Based on reporting by The Hacker News →
Introduction
When the very people tasked with investigating spyware become its targets, the system meant to hold surveillance accountable reveals a critical flaw. A new forensic analysis shows that a Member of the European Parliament serving on a spyware inquiry committee was repeatedly compromised by the same kind of commercial surveillance tool he was investigating.
The problem
According to a report from The Hacker News, the Citizen Lab has disclosed that former Member of the European Parliament Stelios Kouloglou had his mobile device repeatedly infected with the Pegasus spyware. The attacks occurred while Kouloglou was actively serving on a parliamentary committee created to investigate the abuse of commercial surveillance tools within the European Union.

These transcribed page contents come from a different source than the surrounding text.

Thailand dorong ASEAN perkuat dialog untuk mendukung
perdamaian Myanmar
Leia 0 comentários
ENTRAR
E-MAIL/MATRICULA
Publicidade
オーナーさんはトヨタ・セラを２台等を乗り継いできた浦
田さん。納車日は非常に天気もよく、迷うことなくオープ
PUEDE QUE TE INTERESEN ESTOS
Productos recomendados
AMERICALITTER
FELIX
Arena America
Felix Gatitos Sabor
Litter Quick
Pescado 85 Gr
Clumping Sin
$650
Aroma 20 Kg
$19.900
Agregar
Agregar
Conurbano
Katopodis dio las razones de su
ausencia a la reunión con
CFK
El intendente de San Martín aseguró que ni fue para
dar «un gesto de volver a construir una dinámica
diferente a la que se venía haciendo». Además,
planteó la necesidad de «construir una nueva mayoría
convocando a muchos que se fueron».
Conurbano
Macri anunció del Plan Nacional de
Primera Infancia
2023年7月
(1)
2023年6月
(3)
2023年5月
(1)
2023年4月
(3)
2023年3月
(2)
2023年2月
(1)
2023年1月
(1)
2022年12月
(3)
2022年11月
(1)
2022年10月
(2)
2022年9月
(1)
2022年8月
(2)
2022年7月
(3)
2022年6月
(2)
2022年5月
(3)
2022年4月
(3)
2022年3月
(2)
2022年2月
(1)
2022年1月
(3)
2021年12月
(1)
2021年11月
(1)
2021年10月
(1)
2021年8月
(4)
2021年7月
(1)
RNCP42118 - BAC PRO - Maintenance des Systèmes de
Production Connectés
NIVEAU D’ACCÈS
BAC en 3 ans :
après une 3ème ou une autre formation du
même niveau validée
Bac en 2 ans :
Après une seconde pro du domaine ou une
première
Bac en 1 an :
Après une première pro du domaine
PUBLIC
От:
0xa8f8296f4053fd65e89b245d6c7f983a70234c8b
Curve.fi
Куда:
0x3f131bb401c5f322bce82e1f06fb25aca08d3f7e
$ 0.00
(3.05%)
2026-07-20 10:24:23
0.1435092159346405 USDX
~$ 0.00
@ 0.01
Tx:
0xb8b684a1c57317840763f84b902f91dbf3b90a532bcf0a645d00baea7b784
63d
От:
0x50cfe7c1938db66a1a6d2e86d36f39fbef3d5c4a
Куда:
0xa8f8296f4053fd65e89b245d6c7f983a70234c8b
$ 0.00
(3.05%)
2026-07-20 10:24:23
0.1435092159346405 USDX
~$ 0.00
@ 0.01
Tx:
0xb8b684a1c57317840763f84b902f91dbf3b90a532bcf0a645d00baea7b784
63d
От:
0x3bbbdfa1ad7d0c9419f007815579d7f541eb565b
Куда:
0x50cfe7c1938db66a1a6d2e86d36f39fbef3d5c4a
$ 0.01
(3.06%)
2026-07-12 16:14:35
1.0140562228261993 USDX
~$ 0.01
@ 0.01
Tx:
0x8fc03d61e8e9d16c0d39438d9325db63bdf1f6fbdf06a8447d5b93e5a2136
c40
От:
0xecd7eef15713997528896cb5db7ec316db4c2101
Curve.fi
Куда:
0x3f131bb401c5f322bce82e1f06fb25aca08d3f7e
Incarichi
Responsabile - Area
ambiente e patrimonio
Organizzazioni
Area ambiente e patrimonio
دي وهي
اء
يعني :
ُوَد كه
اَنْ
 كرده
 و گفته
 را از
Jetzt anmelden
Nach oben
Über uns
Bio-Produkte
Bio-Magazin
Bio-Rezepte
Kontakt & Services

Forensic analysis of his device confirmed that attackers could have extracted sensitive data from his phone over an extended period.
Consequences
The direct consequence is the potential compromise of sensitive legislative deliberations, internal committee strategy, and personal communications of a sitting MEP. On a broader level, this breach erodes trust in the integrity of parliamentary oversight mechanisms. If investigators themselves cannot be protected from the very tools they are scrutinizing, it signals a profound vulnerability in the security posture of high-value political targets throughout the bloc.
Causes
The root cause is the combination of an advanced, zero-click spyware vector (Pegasus) and inadequate mobile device security for high-risk political personnel. The attacker—still unidentified—exploited a known capability of the spyware to infect mobile devices without requiring the victim to click a malicious link, bypassing conventional user-awareness defenses. The targeting of an MEP on a surveillance oversight committee suggests a deliberate effort to undermine the investigation from within.